## Data shown
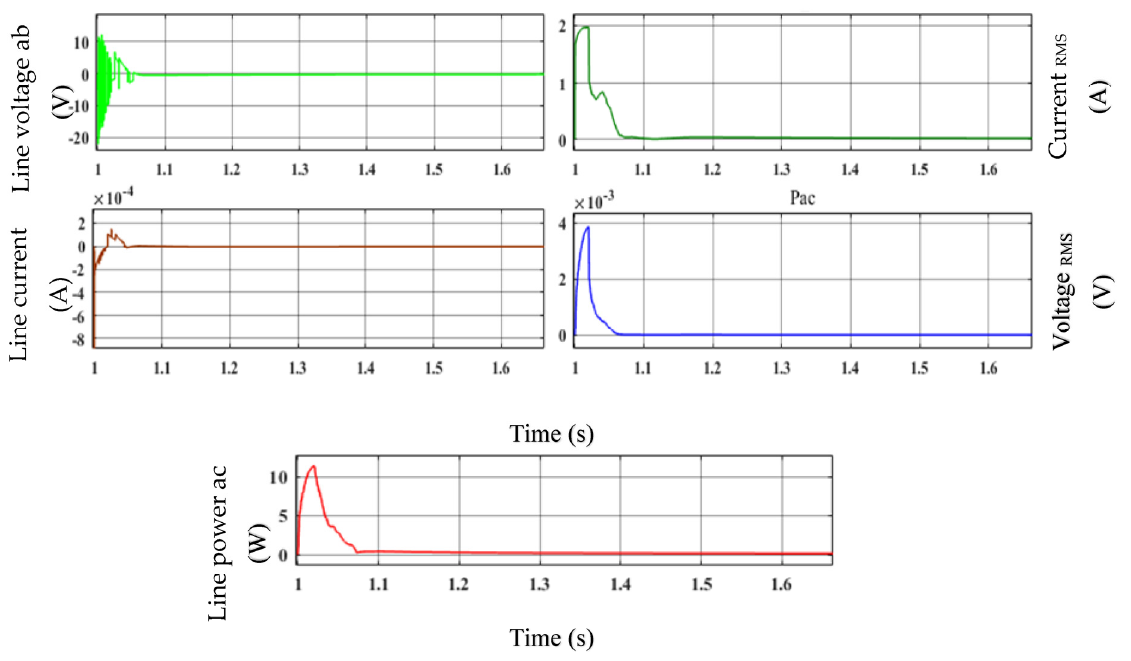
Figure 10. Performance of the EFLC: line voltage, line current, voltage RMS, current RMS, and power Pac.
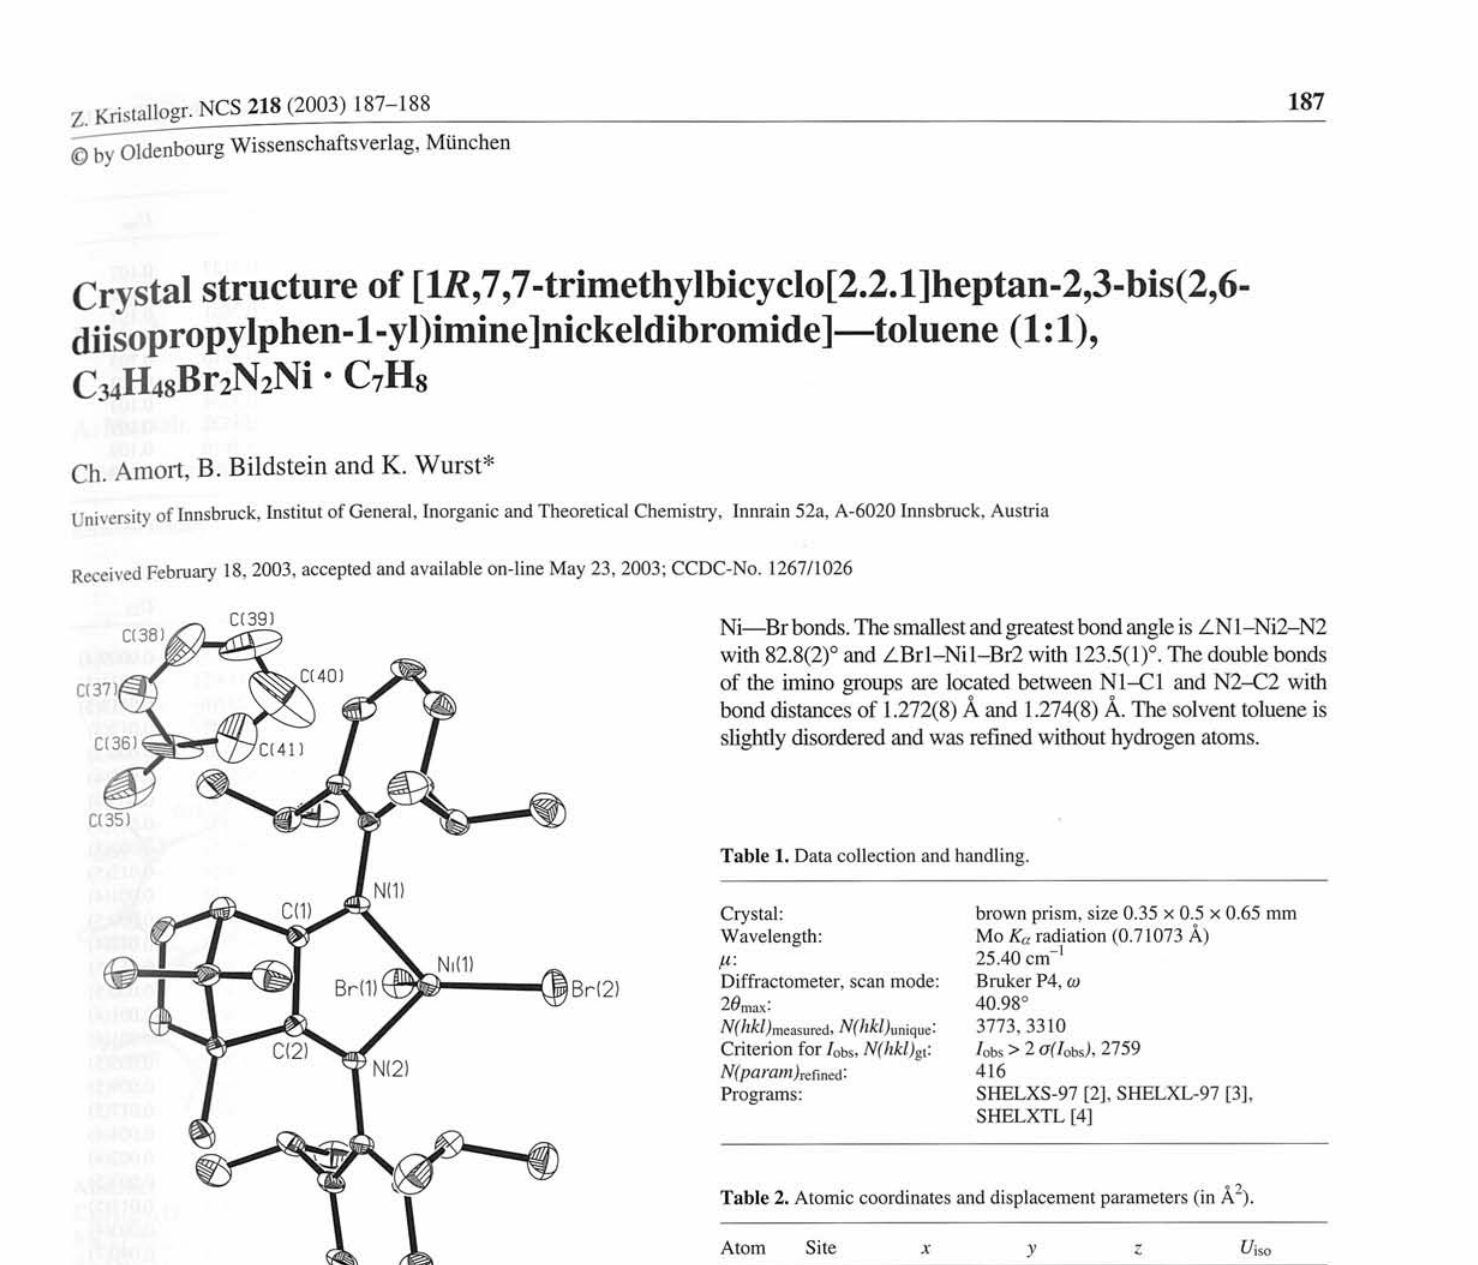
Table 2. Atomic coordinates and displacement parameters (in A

...

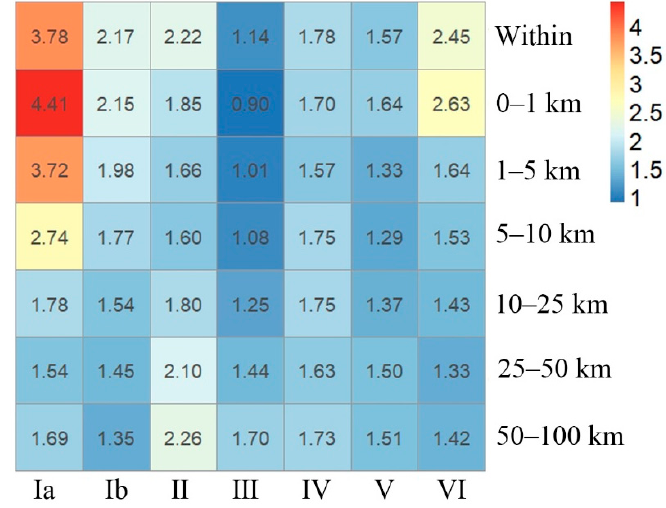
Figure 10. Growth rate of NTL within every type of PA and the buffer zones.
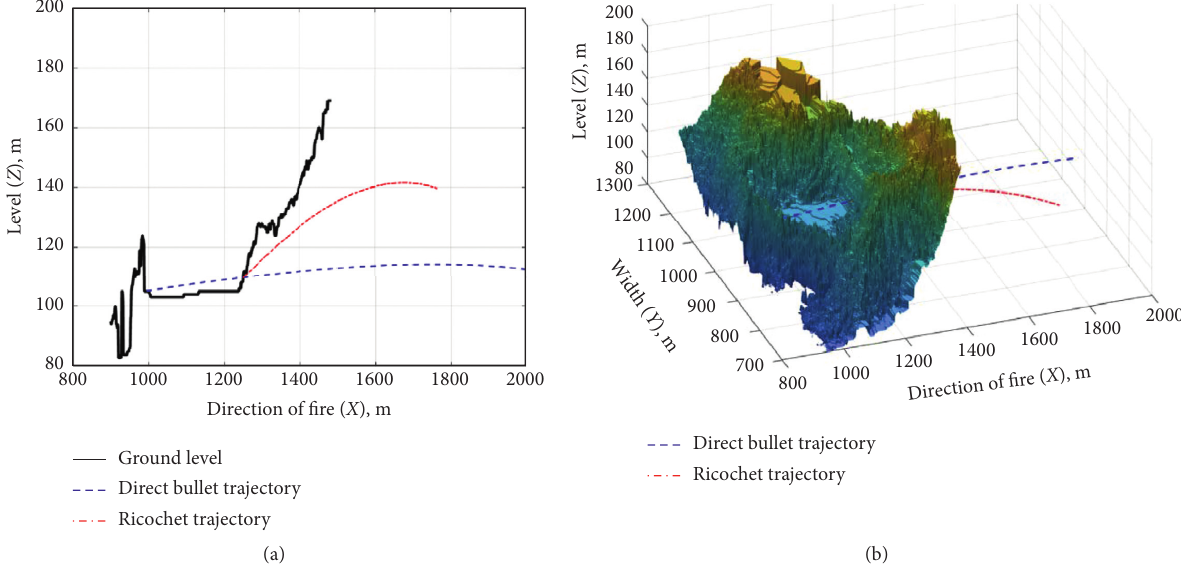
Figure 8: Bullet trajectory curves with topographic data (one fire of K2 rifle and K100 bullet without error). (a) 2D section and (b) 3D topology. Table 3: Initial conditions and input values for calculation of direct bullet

## To do
Output only the lines above from the one containing "Figure 10. Performance" to the one containing "Table 2. Atomic", both included, exactly as written and with no pictures.

## Your response
Figure 10. Performance of the EFLC: line voltage, line current, voltage RMS, current RMS, and power Pac.
Table 2. Atomic coordinates and displacement parameters (in A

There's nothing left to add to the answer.